Effects of waterlogging and increased salinity on microbial communities and extracellular enzyme activity in native and exotic marsh vegetation soils

Coastal ecosystems are vulnerable to plant invasion and expected sea level rise in China. This study explored the responses of microbial communities and extracellular enzyme activity in the marsh soils of native Phragmites australis and exotic Spartina alterniflora to waterlogging and increasing salinity (to mimic prolonged inundation and saltwater intrusion) based on the determination of phospholipid fatty acids and analysis of enzyme kinetics. The results showed that waterlogging and increased salinity treatments decreased the soil microbial biomass in both P. australis and S. alterniflora soils, with waterlogging exacerbating the negative effects of salinity. Fungi/bacteria ratios decreased under both waterlogging and salinity treatments, whereas actinomycetes/bacteria ratios increased with increasing salinity. The degree of the adverse effects of salinity on plant growth of S. alterniflora and soil microbial biomass was lower than that on P. australis. Generally, waterlogging treatment increased the activity of sucrase, cellulase, urease, and dehydrogenase in S. alterniflora soil.

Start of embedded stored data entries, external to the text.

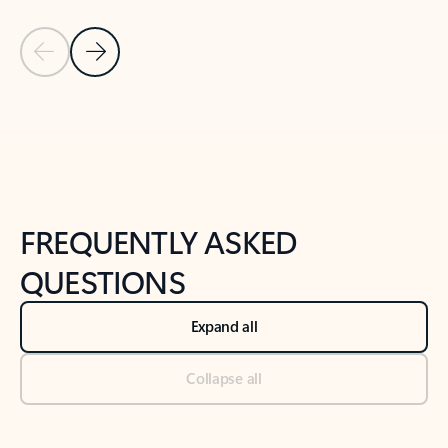
Previous Slide
Next Slide
Back to tabs
Back to NEWS AND TIPS-What's new tab section
FREQUENTLY ASKED
QUESTIONS
Expand all
Collapse all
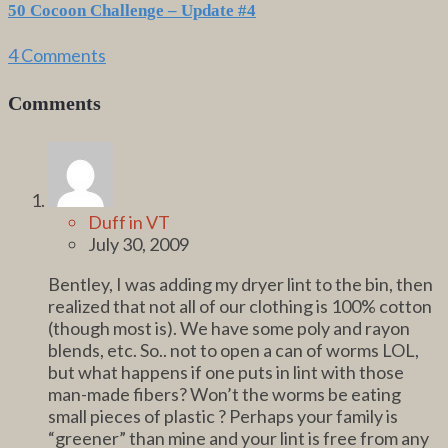
50 Cocoon Challenge – Update #4
4 Comments
Comments
Duff in VT
July 30, 2009
Bentley, I was adding my dryer lint to the bin, then
realized that not all of our clothing is 100% cotton
(though most is). We have some poly and rayon
blends, etc. So.. not to open a can of worms LOL,
but what happens if one puts in lint with those
man-made fibers? Won’t the worms be eating
small pieces of plastic ? Perhaps your family is
“greener” than mine and your lint is free from any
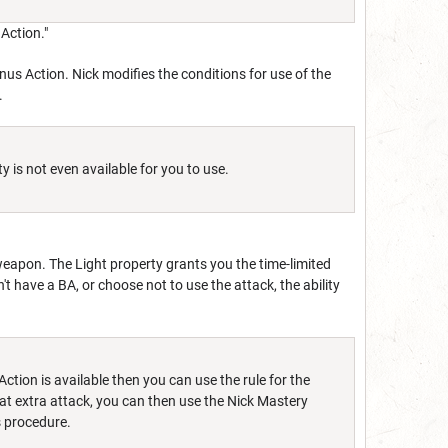
Action."
Bonus Action. Nick modifies the conditions for use of the
.
y is not even available for you to use.
k weapon. The Light property grants you the time-limited
on't have a BA, or choose not to use the attack, the ability
Action is available then you can use the rule for the
at extra attack, you can then use the Nick Mastery
is procedure.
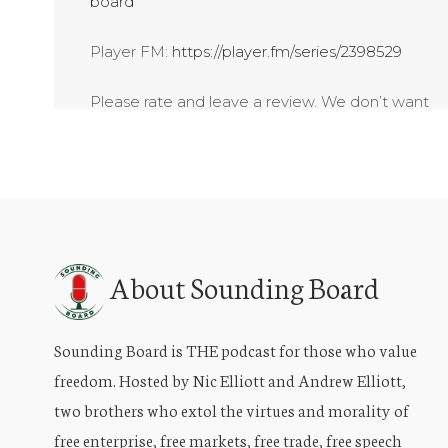
board
Player FM:
https://player.fm/series/2398529
Please rate and leave a review. We don’t want
your money – just share, listen and subscribe!
About Sounding Board
Sounding Board is THE podcast for those who value
freedom. Hosted by Nic Elliott and Andrew Elliott,
two brothers who extol the virtues and morality of
free enterprise, free markets, free trade, free speech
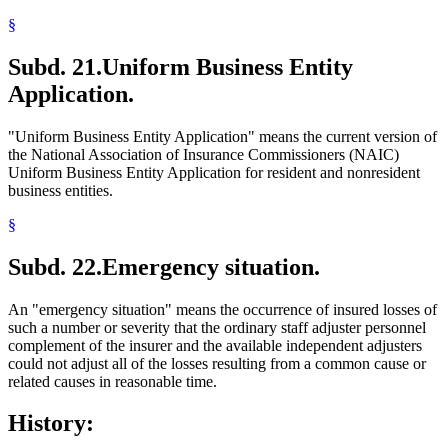
§
Subd. 21.
Uniform Business Entity
Application.
"Uniform Business Entity Application" means the current version of
the National Association of Insurance Commissioners (NAIC)
Uniform Business Entity Application for resident and nonresident
business entities.
§
Subd. 22.
Emergency situation.
An "emergency situation" means the occurrence of insured losses of
such a number or severity that the ordinary staff adjuster personnel
complement of the insurer and the available independent adjusters
could not adjust all of the losses resulting from a common cause or
related causes in reasonable time.
History:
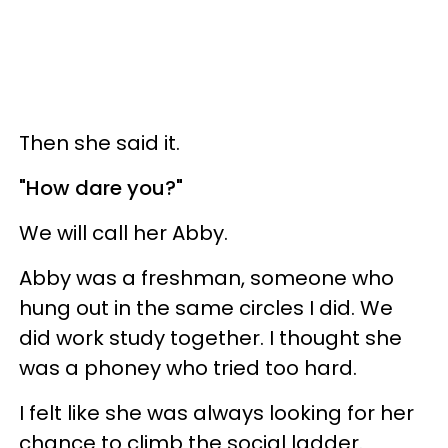
Then she said it.
"How dare you?"
We will call her Abby.
Abby was a freshman, someone who
hung out in the same circles I did. We
did work study together. I thought she
was a phoney who tried too hard.
I felt like she was always looking for her
chance to climb the social ladder.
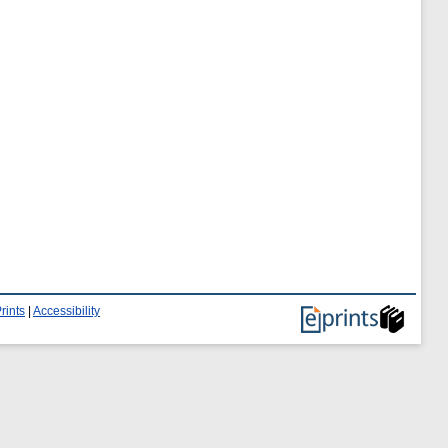
rints
|
Accessibility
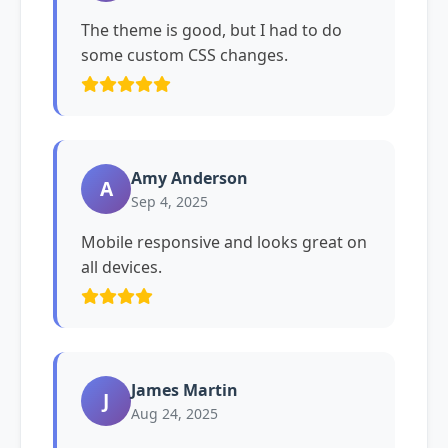
The theme is good, but I had to do
some custom CSS changes.
Amy Anderson
A
Sep 4, 2025
Mobile responsive and looks great on
all devices.
James Martin
J
Aug 24, 2025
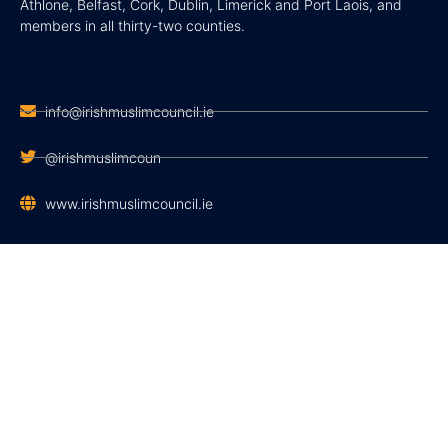
Athlone, Belfast, Cork, Dublin, Limerick and Port Laois, and
members in all thirty-two counties.
info@irishmuslimcouncil.ie
@irishmuslimcoun
www.irishmuslimcouncil.ie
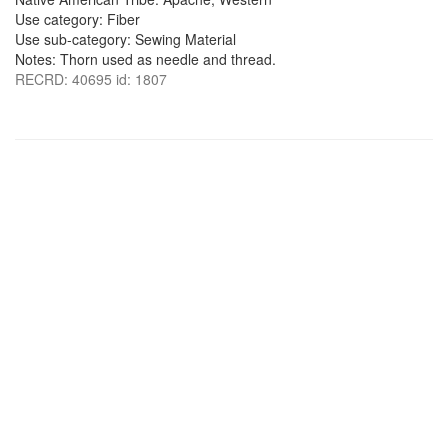
Use category: Fiber
Use sub-category: Sewing Material
Notes: Thorn used as needle and thread.
RECRD: 40695 id: 1807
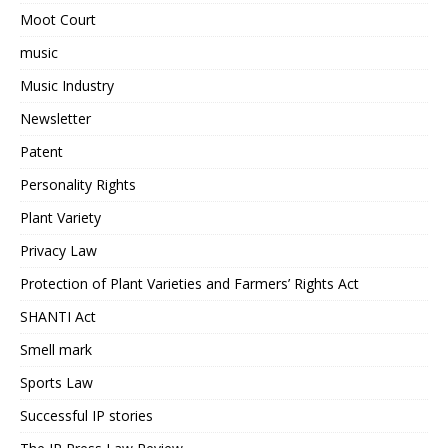
Moot Court
music
Music Industry
Newsletter
Patent
Personality Rights
Plant Variety
Privacy Law
Protection of Plant Varieties and Farmers’ Rights Act
SHANTI Act
Smell mark
Sports Law
Successful IP stories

Increased salinity decreased all the assayed extracellular enzyme activity in both P. australis and S. alterniflora soils. The synergistic effects of waterlogging and increased salinity treatments on the enzyme activities in P. australis soil were significant, whereas only the effect on the cellulase activity was significant in S. alterniflora soil. This study indicated a greater ability of the microbial community and extracellular enzyme activity of S. alterniflora soil to adapt to waterlogging and increased salinity compared with those of P. australis soil due to the lower sensitivity of S. alterniflora growth and soil nutrients to stress.